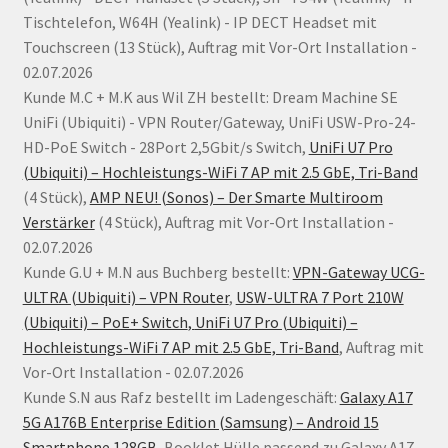
Tischtelefon, W64H (Yealink) - IP DECT Headset mit
Touchscreen (13 Stück), Auftrag mit Vor-Ort Installation -
02.07.2026
Kunde M.C + M.K aus Wil ZH bestellt: Dream Machine SE
UniFi (Ubiquiti) - VPN Router/Gateway, UniFi USW-Pro-24-
HD-PoE Switch - 28Port 2,5Gbit/s Switch,
UniFi U7 Pro
(Ubiquiti) – Hochleistungs-WiFi 7 AP mit 2.5 GbE, Tri-Band
(4 Stück),
AMP NEU! (Sonos) – Der Smarte Multiroom
Verstärker
(4 Stück), Auftrag mit Vor-Ort Installation -
02.07.2026
Kunde G.U + M.N aus Buchberg bestellt:
VPN-Gateway UCG-
ULTRA (Ubiquiti) – VPN Router
,
USW-ULTRA 7 Port 210W
(Ubiquiti) – PoE+ Switch
,
UniFi U7 Pro (Ubiquiti) –
Hochleistungs-WiFi 7 AP mit 2.5 GbE, Tri-Band
, Auftrag mit
Vor-Ort Installation - 02.07.2026
Kunde S.N aus Rafz bestellt im Ladengeschäft:
Galaxy A17
5G A176B Enterprise Edition (Samsung) – Android 15
Smartphone 128GB
,
Booklet Hülle passend zu Galaxy A17,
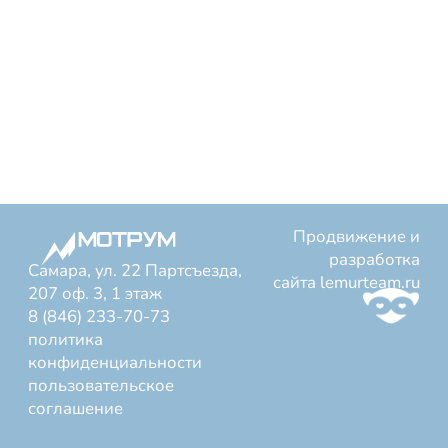
Продвижение и
разработка
Самара, ул. 22 Партсъезда,
сайта
lemurteam.ru
207 оф. 3, 1 этаж
8 (846) 233-70-73
политика
конфиденциальности
пользовательское
соглашение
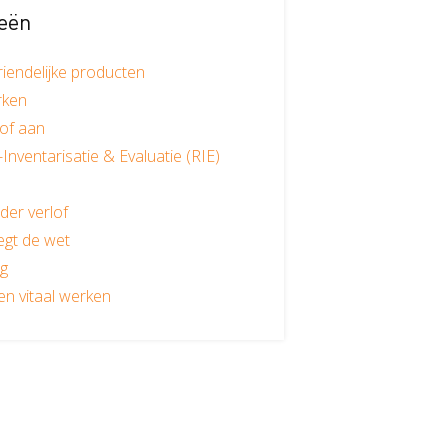
eën
riendelijke producten
rken
tof aan
-Inventarisatie & Evaluatie (RIE)
der verlof
egt de wet
g
n vitaal werken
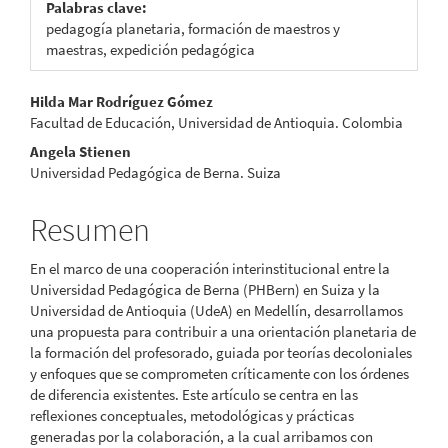
Palabras clave:
pedagogía planetaria, formación de maestros y
maestras, expedición pedagógica
Contenido
Hilda Mar Rodríguez Gómez
Facultad de Educación, Universidad de Antioquia. Colombia
principal
Angela Stienen
del
Universidad Pedagógica de Berna. Suiza
artículo
Resumen
En el marco de una cooperación interinstitucional entre la
Universidad Pedagógica de Berna (PHBern) en Suiza y la
Universidad de Antioquia (UdeA) en Medellín, desarrollamos
una propuesta para contribuir a una orientación planetaria de
la formación del profesorado, guiada por teorías decoloniales
y enfoques que se comprometen críticamente con los órdenes
de diferencia existentes. Este artículo se centra en las
reflexiones conceptuales, metodológicas y prácticas
generadas por la colaboración, a la cual arribamos con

--------------------------------

**Problem requirements:** The entries are to be restated word for word, and no picture should appear in the copy.

**Exercise output:**
Tischtelefon, W64H (Yealink) - IP DECT Headset mit
Touchscreen (13 Stück), Auftrag mit Vor-Ort Installation -
02.07.2026
Kunde M.C + M.K aus Wil ZH bestellt: Dream Machine SE
UniFi (Ubiquiti) - VPN Router/Gateway, UniFi USW-Pro-24-
HD-PoE Switch - 28Port 2,5Gbit/s Switch,
UniFi U7 Pro
(Ubiquiti) – Hochleistungs-WiFi 7 AP mit 2.5 GbE, Tri-Band
(4 Stück),
AMP NEU! (Sonos) – Der Smarte Multiroom
Verstärker
(4 Stück), Auftrag mit Vor-Ort Installation -
02.07.2026
Kunde G.U + M.N aus Buchberg bestellt:
VPN-Gateway UCG-
ULTRA (Ubiquiti) – VPN Router
,
USW-ULTRA 7 Port 210W
(Ubiquiti) – PoE+ Switch
,
UniFi U7 Pro (Ubiquiti) –
Hochleistungs-WiFi 7 AP mit 2.5 GbE, Tri-Band
, Auftrag mit
Vor-Ort Installation - 02.07.2026
Kunde S.N aus Rafz bestellt im Ladengeschäft:
Galaxy A17
5G A176B Enterprise Edition (Samsung) – Android 15
Smartphone 128GB
,
Booklet Hülle passend zu Galaxy A17,
Продвижение и
разработка
Самара, ул. 22 Партсъезда,
сайта
lemurteam.ru
207 оф. 3, 1 этаж
8 (846) 233-70-73
политика
конфиденциальности
пользовательское
соглашение
eën
riendelijke producten
rken
tof aan
-Inventarisatie & Evaluatie (RIE)
der verlof
egt de wet
g
n vitaal werken
Palabras clave:
pedagogía planetaria, formación de maestros y
maestras, expedición pedagógica
Contenido
Hilda Mar Rodríguez Gómez
Facultad de Educación, Universidad de Antioquia. Colombia
principal
Angela Stienen
del
Universidad Pedagógica de Berna. Suiza
artículo
Resumen
En el marco de una cooperación interinstitucional entre la
Universidad Pedagógica de Berna (PHBern) en Suiza y la
Universidad de Antioquia (UdeA) en Medellín, desarrollamos
una propuesta para contribuir a una orientación planetaria de
la formación del profesorado, guiada por teorías decoloniales
y enfoques que se comprometen críticamente con los órdenes
de diferencia existentes. Este artículo se centra en las
reflexiones conceptuales, metodológicas y prácticas
generadas por la colaboración, a la cual arribamos con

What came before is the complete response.